Your goal: Find each line of the material below that contains the string "client", and reproduce every such line in full.

+===+

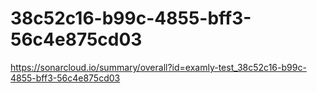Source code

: # 38c52c16-b99c-4855-bff3-56c4e875cd03
https://sonarcloud.io/summary/overall?id=examly-test_38c52c16-b99c-4855-bff3-56c4e875cd03
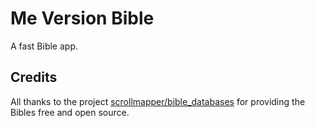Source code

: # Me Version Bible

A fast Bible app.

## Credits

All thanks to the project [scrollmapper/bible_databases](https://github.com/scrollmapper/bible_databases) for providing the Bibles free and open source.
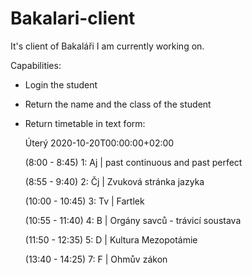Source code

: # Bakalari-client
It's client of Bakaláři I am currently working on.

Capabilities:
* Login the student
* Return the name and the class of the student
* Return timetable in text form:

  Úterý 2020-10-20T00:00:00+02:00
  
  (8:00 - 8:45) 1: Aj | past continuous and past perfect
  
  (8:55 - 9:40) 2: Čj | Zvuková stránka jazyka
  
  (10:00 - 10:45) 3: Tv | Fartlek
  
  (10:55 - 11:40) 4: B | Orgány savců - trávicí soustava
  
  (11:50 - 12:35) 5: D | Kultura Mezopotámie
  
  (13:40 - 14:25) 7: F | Ohmův zákon
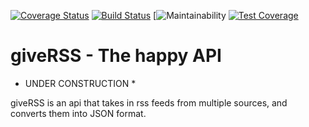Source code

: [![Coverage Status](https://coveralls.io/repos/github/Zaphelyn/giveRSS/badge.svg?branch=main)](https://coveralls.io/github/Zaphelyn/giveRSS?branch=main) [![Build Status](https://travis-ci.com/Zaphelyn/giveRSS.svg?branch=main)](https://travis-ci.com/Zaphelyn/giveRSS) [![![Maintainability](https://api.codeclimate.com/v1/badges/68a5f8097c3304b4437a/maintainability)](https://codeclimate.com/github/Zaphelyn/giveRSS/maintainability) [![Test Coverage](https://api.codeclimate.com/v1/badges/68a5f8097c3304b4437a/test_coverage)](https://codeclimate.com/github/Zaphelyn/giveRSS/test_coverage) 


# giveRSS - The happy API


* UNDER CONSTRUCTION *

giveRSS is an api that takes in rss feeds from multiple sources, and converts them into JSON format. 
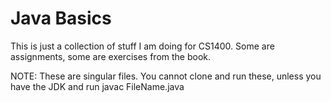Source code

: <h1>Java Basics</h1>

<p>This is just a collection of stuff I am doing for CS1400. Some are assignments, some are exercises from the book.</p>

<p>NOTE: These are singular files. You cannot clone and run these, unless you have the JDK and run javac FileName.java</p>


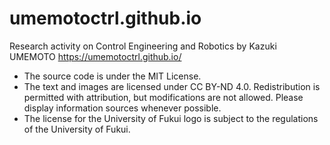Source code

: # umemotoctrl.github.io
Research activity on Control Engineering and Robotics by Kazuki UMEMOTO https://umemotoctrl.github.io/

* The source code is under the MIT License.
* The text and images are licensed under CC BY-ND 4.0. Redistribution is permitted with attribution, but modifications are not allowed. Please display information sources whenever possible.
* The license for the University of Fukui logo is subject to the regulations of the University of Fukui.
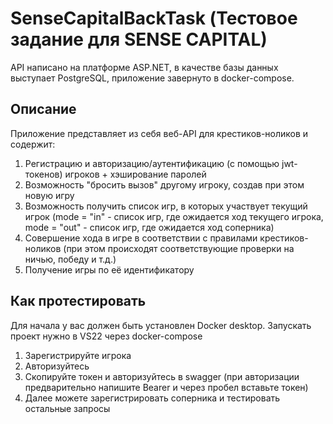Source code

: # SenseCapitalBackTask (Тестовое задание для SENSE CAPITAL)
API написано на платформе ASP.NET, в качестве базы данных выступает PostgreSQL, приложение завернуто в docker-compose.
## Описание
Приложение представляет из себя веб-API для крестиков-ноликов и содержит:
1) Регистрацию и авторизацию/аутентификацию (с помощью jwt-токенов) игроков + хэширование паролей
2) Возможность "бросить вызов" другому игроку, создав при этом новую игру
3) Возможность получить список игр, в которых участвует текущий игрок (mode = "in" - список игр, где ожидается ход текущего игрока, mode = "out" - список игр, где ожидается ход соперника)
4) Совершение хода в игре в соответствии с правилами крестиков-ноликов (при этом происходят соответствующие проверки на ничью, победу и т.д.)
5) Получение игры по её идентификатору
## Как протестировать
Для начала у вас должен быть установлен Docker desktop. Запускать проект нужно в VS22 через docker-compose
1) Зарегистрируйте игрока
2) Авторизуйтесь
3) Скопируйте токен и авторизуйтесь в swagger (при авторизации предварительно напишите Bearer и через пробел вставьте токен)
4) Далее можете зарегистрировать соперника и тестировать остальные запросы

+===+

Result for this task:
: # Bakalari-client
It's client of Bakaláři I am currently working on.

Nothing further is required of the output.